### What is asked
Reproduce word for word the part of the training pyramid text between "There are no" and "one before it.", inclusive.

### Text shown
☆ ☆ ☆ ☆ ☆ ☆ ☆

The Training Pyramid

There are no shortcuts to train a horse properly. There is a proven formula for success.  It is known as the training pyramid or training scale.  Visualize a pyramid with the base of support being rhythm.  This is the first step on the scale to be followed by suppleness, contact, impulsion, straightness and collection at the apex of the pyramid.

The rhythm of the horse is the foundation.  This is established when the horse can maintain a rhythmic, steady tempo within its natural four gaits.  The walk is a 4 beat, the trot is a 2 beat and the canter is a 3 beat.  The horse needs to be neither to fast or to slow and moving through the back to the front in a relaxed, supple way.  The rhythm must be established first. Each step of the pyramid builds on the one before it.

Suppleness is the looseness and flexibility of the horse's body.  It can be longitudinal and lateral.  Longitudinal suppleness is the ability of the horse to stretch his top line forward in a relaxed manner reaching into the bit. Lateral suppleness is the amount of sidewards flexibility to make a round circle or move sideways. 

Contact is the horse's acceptance of the rider's aids which include the seat, legs and hand.  Good contact is shown as a happy horse moving freely forward on the aids and willing to accept the bit.  The poll will be at the highest point, the back will be swinging and supple, the jaw relaxed and the nose slightly in front of the vertical.  

Impulsion is seen by the amount of thrust the horse has coming from the haunches to the front.  The hind end engages and the horse has the desire to move forward energetically reaching well under his body with his hind legs.  Impulsion is accomplished naturally when the first three stages of training are solid.  It is light and forward.

Straightness is an important phase of the training scale.  A horse is straight when the hind foot tracks in the hoofprint of the front or slightly beyond.  To achieve straightness the horse must be equally developed and trained on both sides of its body which means going in both directions, right and left.  All horses have a stiff side and a flexible side.  They will tend to do things better when traveling on the flexible side.  It is like us, we are either right handed or left handed and are awkward trying to do things with the off side.  A straight horse is a happy horse.  It has the ability to do what you are asking with less chance of injury or evasion.  

Collection: the ultimate goal of classical dressage. This happens when all parts of the training scale have come together and are solid.  It happens naturally.  A forced collection is not fluid.   When the horse has the strength to collect, the forehand lightens and you have self carriage.  The horse is not leaning on you and is truly carrying its rider in harmony.  You now have all phases of the training pyramid working as one unit.

☆ ☆ ☆ ☆ ☆ ☆ ☆

### Given entries
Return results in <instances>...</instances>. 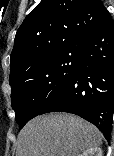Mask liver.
<instances>
[{
  "mask_svg": "<svg viewBox=\"0 0 114 156\" xmlns=\"http://www.w3.org/2000/svg\"><path fill=\"white\" fill-rule=\"evenodd\" d=\"M91 123L72 114L51 113L29 121L18 135L16 156H80L102 144Z\"/></svg>",
  "mask_w": 114,
  "mask_h": 156,
  "instance_id": "obj_1",
  "label": "liver"
}]
</instances>
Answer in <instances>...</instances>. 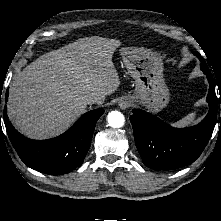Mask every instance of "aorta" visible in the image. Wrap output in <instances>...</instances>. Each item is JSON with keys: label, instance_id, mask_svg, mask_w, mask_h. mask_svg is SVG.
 Here are the masks:
<instances>
[{"label": "aorta", "instance_id": "1", "mask_svg": "<svg viewBox=\"0 0 221 221\" xmlns=\"http://www.w3.org/2000/svg\"><path fill=\"white\" fill-rule=\"evenodd\" d=\"M108 123L113 128H120L124 125V115L119 111H111L108 116Z\"/></svg>", "mask_w": 221, "mask_h": 221}]
</instances>
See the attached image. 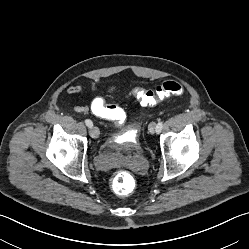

☆ ☆ ☆ ☆ ☆ ☆ ☆

### Final result
There are no shortcuts to train a horse properly. There is a proven formula for success.  It is known as the training pyramid or training scale.  Visualize a pyramid with the base of support being rhythm.  This is the first step on the scale to be followed by suppleness, contact, impulsion, straightness and collection at the apex of the pyramid.

The rhythm of the horse is the foundation.  This is established when the horse can maintain a rhythmic, steady tempo within its natural four gaits.  The walk is a 4 beat, the trot is a 2 beat and the canter is a 3 beat.  The horse needs to be neither to fast or to slow and moving through the back to the front in a relaxed, supple way.  The rhythm must be established first. Each step of the pyramid builds on the one before it.